No caderno de prova, os alunos tinham que responder, em primeiro lugar, as questões de Ciências Humanas, numeradas de 1 a 45. Depois, vinham as perguntas de Ciências da Natureza, entre os números 46 e 90. No cabeçalho do cartão-resposta, porém, a ordem estava invertida. “O fiscal disse para responder a 1 na 46, e a 46 na 1. Como já tinha preenchido, tive que rasurar com corretor líquido dado pelo fiscal”, conta a estudante Lúcia, que tenta vaga em Gastronomia na UFRJ, o curso mais concorrido da universidade este ano.

Falha na impressão

O Inep, responsável pela aplicação das provas, informou que o problema, de impressão gráfica, aconteceu em todo o País e que os fiscais foram orientados a passar a informação para os estudantes ignorarem o que estava escrito no cabeçalho do cartão-resposta. “O fiscal mandou inverter.
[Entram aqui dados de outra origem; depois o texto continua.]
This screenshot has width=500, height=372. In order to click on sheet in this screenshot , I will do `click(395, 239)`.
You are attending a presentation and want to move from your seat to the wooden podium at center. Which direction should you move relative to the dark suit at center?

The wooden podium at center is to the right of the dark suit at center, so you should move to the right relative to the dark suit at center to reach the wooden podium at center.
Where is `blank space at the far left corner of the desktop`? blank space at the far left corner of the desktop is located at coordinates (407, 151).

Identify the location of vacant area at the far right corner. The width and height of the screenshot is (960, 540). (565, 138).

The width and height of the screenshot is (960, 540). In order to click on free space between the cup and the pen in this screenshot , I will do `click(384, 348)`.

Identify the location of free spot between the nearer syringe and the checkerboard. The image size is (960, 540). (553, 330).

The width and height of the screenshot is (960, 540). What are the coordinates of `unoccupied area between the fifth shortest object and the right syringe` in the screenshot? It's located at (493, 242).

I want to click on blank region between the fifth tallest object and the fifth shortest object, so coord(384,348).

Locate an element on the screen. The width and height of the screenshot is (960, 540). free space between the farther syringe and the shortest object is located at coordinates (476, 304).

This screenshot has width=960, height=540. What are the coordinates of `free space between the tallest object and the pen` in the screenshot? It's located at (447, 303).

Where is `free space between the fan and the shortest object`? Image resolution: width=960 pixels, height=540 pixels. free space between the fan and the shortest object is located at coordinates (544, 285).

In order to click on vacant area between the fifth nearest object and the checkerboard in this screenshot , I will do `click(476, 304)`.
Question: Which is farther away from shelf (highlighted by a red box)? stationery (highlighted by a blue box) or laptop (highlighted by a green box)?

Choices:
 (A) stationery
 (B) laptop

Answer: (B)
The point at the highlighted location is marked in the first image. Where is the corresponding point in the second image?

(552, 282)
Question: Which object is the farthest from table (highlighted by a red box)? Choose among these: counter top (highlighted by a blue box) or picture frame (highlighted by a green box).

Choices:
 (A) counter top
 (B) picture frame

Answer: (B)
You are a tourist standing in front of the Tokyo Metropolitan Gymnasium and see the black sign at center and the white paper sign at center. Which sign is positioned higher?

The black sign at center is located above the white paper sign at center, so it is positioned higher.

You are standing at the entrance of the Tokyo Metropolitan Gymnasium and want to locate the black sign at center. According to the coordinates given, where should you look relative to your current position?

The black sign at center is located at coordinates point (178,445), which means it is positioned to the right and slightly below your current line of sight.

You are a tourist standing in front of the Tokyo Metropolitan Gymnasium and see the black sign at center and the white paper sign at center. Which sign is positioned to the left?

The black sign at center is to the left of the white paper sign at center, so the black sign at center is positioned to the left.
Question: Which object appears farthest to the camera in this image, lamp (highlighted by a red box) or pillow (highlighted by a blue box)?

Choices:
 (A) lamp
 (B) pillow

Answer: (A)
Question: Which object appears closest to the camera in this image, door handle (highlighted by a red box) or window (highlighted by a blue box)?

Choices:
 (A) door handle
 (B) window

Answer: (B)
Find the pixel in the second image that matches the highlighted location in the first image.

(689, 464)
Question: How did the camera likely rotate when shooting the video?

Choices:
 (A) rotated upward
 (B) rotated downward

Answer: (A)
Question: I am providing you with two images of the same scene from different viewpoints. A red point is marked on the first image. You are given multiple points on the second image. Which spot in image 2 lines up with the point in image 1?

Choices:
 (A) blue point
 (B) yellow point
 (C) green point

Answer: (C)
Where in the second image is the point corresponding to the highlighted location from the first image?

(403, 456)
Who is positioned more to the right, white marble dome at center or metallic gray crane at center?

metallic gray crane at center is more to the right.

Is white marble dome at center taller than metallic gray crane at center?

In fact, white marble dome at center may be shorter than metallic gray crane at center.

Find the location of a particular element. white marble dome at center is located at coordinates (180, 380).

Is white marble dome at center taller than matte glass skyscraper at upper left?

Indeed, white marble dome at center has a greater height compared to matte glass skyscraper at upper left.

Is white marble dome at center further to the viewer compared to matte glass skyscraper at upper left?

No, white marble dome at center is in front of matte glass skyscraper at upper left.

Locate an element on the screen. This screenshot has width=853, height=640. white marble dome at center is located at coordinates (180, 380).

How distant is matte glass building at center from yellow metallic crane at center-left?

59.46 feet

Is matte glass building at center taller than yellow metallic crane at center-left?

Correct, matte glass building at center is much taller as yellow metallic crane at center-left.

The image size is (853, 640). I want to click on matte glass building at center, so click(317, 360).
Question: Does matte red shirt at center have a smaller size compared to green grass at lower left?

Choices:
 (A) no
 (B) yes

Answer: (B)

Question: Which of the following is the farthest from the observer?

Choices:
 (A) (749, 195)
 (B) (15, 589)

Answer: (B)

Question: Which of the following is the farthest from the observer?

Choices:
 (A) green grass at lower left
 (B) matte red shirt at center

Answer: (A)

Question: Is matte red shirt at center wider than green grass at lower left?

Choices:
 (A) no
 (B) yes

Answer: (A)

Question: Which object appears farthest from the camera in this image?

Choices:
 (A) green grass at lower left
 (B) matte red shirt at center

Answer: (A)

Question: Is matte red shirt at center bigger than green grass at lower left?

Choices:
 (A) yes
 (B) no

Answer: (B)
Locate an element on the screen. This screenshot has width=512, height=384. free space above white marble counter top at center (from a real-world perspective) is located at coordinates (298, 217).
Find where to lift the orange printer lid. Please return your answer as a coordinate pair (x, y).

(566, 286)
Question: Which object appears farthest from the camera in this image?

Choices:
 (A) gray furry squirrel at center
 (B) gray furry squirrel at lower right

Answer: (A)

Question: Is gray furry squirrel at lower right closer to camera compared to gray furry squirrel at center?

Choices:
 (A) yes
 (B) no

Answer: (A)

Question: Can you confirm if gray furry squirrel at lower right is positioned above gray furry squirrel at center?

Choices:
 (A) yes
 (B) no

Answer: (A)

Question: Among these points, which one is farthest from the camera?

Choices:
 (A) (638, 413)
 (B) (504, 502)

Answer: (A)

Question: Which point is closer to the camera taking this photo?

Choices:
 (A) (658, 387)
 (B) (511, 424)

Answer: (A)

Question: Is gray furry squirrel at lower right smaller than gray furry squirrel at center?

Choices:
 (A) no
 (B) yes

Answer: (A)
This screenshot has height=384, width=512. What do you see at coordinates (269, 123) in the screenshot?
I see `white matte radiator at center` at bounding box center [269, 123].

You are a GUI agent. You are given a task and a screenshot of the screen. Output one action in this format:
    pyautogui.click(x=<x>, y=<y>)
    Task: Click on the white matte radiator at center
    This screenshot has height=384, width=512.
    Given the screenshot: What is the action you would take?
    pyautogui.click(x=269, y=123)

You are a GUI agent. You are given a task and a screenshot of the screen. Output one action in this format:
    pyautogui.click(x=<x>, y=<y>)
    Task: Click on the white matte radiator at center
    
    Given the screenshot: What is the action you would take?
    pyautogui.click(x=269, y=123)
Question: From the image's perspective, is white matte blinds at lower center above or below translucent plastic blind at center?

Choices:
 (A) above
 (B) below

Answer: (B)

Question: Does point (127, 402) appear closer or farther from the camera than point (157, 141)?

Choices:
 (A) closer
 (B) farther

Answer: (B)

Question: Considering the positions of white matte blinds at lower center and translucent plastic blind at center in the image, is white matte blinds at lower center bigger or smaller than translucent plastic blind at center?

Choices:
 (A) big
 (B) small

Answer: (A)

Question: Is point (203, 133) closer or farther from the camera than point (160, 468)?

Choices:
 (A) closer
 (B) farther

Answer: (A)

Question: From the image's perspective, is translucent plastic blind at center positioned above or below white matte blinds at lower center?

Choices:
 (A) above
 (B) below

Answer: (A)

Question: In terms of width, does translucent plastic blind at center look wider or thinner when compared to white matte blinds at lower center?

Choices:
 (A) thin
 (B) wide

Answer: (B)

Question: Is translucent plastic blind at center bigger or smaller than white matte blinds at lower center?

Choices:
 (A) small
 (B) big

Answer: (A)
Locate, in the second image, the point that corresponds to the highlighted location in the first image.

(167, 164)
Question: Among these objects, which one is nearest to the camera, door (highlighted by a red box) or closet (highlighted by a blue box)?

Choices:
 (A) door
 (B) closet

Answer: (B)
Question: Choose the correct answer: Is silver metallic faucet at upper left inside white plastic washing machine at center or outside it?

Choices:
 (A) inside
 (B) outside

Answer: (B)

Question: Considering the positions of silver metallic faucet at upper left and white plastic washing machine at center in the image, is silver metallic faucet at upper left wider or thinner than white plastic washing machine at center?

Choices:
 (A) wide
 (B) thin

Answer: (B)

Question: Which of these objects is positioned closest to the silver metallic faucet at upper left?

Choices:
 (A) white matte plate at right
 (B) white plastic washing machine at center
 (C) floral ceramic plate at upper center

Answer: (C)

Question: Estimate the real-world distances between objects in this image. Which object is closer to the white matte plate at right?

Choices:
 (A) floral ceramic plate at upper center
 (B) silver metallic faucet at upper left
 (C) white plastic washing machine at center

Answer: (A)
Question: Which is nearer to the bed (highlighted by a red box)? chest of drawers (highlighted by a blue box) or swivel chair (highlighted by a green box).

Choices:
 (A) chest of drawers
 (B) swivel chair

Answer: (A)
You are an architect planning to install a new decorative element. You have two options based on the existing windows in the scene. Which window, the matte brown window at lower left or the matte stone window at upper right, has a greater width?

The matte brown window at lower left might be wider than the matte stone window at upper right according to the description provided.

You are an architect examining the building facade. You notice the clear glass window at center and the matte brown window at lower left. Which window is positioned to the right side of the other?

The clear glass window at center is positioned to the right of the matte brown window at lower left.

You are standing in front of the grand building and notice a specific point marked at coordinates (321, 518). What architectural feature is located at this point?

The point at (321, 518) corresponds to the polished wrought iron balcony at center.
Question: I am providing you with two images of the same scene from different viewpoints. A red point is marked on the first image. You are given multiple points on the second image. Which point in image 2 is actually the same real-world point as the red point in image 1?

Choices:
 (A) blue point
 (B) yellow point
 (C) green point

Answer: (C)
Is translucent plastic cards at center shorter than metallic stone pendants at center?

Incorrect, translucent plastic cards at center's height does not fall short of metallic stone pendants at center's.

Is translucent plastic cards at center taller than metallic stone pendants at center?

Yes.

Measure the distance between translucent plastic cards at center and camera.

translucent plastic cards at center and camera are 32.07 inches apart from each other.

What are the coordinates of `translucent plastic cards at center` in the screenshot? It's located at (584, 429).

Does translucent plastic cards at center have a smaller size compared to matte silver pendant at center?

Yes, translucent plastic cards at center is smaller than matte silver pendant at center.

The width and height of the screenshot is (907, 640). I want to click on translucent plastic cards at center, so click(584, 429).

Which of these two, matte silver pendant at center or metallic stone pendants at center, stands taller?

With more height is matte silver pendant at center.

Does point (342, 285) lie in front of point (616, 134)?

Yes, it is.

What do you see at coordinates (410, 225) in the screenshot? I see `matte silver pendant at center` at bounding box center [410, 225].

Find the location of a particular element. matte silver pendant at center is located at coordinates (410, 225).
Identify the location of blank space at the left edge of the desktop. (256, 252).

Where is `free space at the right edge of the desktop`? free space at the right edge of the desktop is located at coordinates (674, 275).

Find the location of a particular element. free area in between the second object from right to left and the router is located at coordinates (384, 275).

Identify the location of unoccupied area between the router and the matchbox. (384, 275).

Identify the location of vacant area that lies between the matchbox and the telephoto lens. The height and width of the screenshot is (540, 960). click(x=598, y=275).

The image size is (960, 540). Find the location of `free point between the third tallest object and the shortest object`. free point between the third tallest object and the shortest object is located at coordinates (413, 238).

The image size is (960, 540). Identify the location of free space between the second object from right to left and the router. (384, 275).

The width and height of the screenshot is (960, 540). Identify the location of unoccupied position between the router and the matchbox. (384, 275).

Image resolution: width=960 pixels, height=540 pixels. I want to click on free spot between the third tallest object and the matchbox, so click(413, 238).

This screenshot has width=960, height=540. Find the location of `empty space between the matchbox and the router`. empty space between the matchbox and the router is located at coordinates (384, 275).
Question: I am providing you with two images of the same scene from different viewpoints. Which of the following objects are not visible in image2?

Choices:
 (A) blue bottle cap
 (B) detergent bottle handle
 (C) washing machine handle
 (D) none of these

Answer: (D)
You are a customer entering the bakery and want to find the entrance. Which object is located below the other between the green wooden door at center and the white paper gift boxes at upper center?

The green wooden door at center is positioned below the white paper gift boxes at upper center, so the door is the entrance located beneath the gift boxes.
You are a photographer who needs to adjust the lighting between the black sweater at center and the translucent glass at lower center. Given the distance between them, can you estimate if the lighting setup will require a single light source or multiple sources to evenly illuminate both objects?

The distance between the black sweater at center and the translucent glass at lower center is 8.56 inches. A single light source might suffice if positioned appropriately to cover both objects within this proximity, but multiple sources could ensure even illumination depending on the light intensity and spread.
Dez minutos depois voltou correndo dizendo para seguir a numeração e ignorar o cabeçalho. Eu deixei tudo invertido”, contou Vitor Alves, 17 anos. A estudante Marcela Dias, 19, percebeu a falha no início da prova e seguiu a orientação do MEC. “É um absurdo deixar passar um erro deste tamanho e um transtorno para quem estudou um ano inteiro”, criticou.

O MEC disse que a correção das provas vai considerar o número de cada questão, independentemente da informação no cabeçalho. O ministro Fernando Haddad garantiu que não há erro no cartão-resposta da prova que será aplicado hoje a partir das 13h.

O defensor público federal André Ordacgy vai aguardar o término do exame para enviar ofício ao MEC cobrando explicações. “Uma vez constatada a irregularidade, cabe ação civil pública para pedir a anulação do exame. Mas se o problema não se repetir hoje, então vamos pedir que seja reaplicado apenas a prova de sábado”, diz. O defensor orienta os estudantes a procurar o órgão para formalizar a queixa. Em São Paulo, a procuradora da República Maria Luiza Grabner, do Ministério Público Federal, disse que a representação dos candidatos poderá servir de base para uma ação civil coletiva contra o MEC.

MEC revisará respostas trocadas

Estudantes que preencheram de forma invertida o cartão-resposta poderão entrar com requerimento no site do Enem esta semana. Basta pedir para que sua prova seja corrigida de forma inversa, ou seja, considerando as questões de 1 a 45 como Ciências da Natureza e as de 46 a 90 como Ciências Humanas. A queixa pode ser feita também por aqueles que receberam provas amarelas com questões repetidas ou com erro na numeração.

RELEMBRE: Há 1 ano, fraude e anulação

Não foi a primeira vez em que estudantes enfrentam problemas no Enem. Em 2009, a prova vazou e foi adiada 2 dias antes de ser aplicada, em outubro. Alunos fizeram a nova prova só em dezembro. A confusão prejudicou 4,1 milhões de pessoas.

O exame foi furtado da gráfica por segurança com ajuda de 2 pessoas. Eles tentaram vendê-lo por R$ 500 mil a jornalista, que recusou e denunciou o caso ao MEC.

Em agosto, outra dor de cabeça. Falha no sistema do Inep permitiu o acesso a dados pessoais, como nome, RG e CPF na Internet de quem prestou o exame em 2007, 2008 e 2009.